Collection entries
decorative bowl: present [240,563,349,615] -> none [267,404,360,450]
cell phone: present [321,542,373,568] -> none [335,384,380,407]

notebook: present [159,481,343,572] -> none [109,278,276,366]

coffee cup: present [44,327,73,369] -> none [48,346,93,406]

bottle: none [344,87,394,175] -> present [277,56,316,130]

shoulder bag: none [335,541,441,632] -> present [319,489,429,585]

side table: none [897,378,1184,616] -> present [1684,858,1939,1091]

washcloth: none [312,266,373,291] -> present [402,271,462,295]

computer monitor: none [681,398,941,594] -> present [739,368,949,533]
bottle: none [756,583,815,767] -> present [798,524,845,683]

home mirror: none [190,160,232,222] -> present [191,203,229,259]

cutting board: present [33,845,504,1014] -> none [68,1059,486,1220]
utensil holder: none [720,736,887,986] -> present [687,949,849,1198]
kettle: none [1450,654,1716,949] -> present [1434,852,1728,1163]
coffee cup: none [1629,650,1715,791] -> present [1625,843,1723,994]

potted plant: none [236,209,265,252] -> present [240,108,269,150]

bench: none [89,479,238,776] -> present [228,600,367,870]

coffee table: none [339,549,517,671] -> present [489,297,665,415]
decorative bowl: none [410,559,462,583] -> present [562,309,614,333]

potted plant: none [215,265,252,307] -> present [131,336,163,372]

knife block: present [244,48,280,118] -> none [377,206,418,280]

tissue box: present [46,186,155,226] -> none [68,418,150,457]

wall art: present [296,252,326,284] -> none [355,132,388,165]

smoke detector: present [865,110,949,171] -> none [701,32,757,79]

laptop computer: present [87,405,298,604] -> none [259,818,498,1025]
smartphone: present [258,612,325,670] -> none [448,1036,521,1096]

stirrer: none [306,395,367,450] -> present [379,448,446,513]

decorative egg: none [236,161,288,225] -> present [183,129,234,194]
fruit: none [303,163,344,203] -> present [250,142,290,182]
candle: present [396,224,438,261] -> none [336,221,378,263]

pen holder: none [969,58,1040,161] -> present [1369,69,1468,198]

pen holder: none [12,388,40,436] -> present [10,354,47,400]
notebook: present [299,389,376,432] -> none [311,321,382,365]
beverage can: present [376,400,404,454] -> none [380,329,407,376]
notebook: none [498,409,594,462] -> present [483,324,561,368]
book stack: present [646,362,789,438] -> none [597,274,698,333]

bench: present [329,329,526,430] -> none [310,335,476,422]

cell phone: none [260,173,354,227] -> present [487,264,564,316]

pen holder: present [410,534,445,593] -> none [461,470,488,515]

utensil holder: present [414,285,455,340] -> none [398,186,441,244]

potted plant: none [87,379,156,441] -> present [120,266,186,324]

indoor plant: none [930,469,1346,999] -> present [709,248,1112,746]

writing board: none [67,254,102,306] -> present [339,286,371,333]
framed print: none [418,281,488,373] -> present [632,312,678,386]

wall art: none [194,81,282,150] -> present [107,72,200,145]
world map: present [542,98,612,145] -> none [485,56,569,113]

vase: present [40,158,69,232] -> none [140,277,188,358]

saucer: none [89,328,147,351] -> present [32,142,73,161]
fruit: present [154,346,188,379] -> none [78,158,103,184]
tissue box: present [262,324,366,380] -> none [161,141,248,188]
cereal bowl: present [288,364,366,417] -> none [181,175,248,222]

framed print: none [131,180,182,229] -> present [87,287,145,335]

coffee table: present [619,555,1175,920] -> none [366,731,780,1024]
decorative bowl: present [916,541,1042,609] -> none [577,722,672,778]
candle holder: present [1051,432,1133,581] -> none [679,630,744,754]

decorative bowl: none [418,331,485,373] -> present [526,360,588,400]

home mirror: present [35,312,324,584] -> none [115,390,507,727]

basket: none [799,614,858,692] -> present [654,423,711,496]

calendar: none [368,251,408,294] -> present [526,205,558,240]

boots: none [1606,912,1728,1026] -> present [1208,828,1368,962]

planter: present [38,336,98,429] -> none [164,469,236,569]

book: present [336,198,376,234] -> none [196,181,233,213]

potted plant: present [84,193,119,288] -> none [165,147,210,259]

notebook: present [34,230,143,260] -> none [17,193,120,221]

Aim of the task
Go through the entries above and copy each line holding the string "tissue".

Response to the exercise
tissue box: present [46,186,155,226] -> none [68,418,150,457]
tissue box: present [262,324,366,380] -> none [161,141,248,188]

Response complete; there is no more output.